From the items below, pick out every line that contains the word "number" and copy each one.

- Extracted records -

=====

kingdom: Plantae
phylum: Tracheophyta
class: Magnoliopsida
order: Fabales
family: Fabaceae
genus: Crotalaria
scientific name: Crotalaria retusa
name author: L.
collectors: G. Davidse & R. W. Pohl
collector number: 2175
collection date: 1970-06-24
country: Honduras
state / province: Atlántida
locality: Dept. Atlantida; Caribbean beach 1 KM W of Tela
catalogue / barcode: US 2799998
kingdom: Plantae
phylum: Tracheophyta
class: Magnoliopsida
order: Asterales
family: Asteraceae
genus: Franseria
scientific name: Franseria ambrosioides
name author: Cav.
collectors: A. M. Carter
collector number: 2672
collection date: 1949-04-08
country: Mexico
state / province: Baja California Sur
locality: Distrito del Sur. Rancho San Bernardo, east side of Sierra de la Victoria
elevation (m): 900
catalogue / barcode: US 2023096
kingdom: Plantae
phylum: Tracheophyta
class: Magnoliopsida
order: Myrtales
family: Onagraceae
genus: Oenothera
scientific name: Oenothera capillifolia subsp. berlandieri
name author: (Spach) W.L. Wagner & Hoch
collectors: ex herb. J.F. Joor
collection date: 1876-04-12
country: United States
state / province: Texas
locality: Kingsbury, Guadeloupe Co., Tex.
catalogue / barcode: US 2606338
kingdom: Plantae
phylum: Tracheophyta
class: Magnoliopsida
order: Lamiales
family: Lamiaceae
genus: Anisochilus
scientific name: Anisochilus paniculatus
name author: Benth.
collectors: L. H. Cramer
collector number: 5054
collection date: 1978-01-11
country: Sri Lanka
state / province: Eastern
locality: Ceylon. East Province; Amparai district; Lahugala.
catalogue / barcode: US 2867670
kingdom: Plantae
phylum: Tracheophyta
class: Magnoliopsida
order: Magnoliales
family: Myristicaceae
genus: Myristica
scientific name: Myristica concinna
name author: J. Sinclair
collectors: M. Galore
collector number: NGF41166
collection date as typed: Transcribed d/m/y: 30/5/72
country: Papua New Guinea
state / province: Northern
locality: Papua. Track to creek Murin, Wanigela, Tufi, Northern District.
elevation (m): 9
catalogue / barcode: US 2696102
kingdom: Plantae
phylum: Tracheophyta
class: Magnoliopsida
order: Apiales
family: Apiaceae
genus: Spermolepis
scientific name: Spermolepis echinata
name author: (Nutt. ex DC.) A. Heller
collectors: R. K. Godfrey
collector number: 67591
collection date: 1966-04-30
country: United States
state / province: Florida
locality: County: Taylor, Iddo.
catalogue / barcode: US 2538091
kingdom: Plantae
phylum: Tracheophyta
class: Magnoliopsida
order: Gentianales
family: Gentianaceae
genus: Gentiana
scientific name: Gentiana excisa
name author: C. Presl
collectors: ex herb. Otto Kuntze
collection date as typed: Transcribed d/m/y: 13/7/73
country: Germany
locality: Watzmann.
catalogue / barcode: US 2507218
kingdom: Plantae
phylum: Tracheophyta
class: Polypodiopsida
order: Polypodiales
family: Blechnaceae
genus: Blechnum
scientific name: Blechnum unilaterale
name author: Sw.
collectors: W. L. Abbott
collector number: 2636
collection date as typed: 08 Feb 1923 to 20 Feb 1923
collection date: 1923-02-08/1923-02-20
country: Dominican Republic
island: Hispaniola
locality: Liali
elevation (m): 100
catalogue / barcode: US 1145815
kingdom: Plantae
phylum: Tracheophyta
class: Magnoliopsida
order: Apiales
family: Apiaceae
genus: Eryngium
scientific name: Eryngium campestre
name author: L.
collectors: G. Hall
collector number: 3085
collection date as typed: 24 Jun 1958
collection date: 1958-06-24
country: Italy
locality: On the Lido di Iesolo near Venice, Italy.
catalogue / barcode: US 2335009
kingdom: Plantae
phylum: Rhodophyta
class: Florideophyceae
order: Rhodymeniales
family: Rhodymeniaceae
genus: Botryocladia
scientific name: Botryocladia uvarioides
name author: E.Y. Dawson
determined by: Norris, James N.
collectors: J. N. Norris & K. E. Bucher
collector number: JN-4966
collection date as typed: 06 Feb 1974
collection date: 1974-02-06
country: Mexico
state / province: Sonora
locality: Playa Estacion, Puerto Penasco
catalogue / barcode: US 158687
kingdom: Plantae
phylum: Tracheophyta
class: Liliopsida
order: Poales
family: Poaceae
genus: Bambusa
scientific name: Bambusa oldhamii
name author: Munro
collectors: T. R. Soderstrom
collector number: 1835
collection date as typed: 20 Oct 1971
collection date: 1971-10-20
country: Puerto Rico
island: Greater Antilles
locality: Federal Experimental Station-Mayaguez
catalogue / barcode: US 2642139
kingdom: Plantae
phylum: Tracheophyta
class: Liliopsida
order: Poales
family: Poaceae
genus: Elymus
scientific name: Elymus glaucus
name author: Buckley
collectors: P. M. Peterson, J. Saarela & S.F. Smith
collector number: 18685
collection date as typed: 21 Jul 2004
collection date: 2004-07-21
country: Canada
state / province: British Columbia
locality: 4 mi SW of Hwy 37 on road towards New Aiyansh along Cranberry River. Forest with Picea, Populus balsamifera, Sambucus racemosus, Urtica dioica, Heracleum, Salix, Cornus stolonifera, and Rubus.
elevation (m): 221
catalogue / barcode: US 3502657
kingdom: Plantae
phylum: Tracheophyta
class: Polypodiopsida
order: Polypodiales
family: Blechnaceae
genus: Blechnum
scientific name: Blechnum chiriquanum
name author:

=====

- Answer to this exercise -
collector number: 2175
collector number: 2672
collector number: 5054
collector number: NGF41166
collector number: 67591
collector number: 2636
collector number: 3085
collector number: JN-4966
collector number: 1835
collector number: 18685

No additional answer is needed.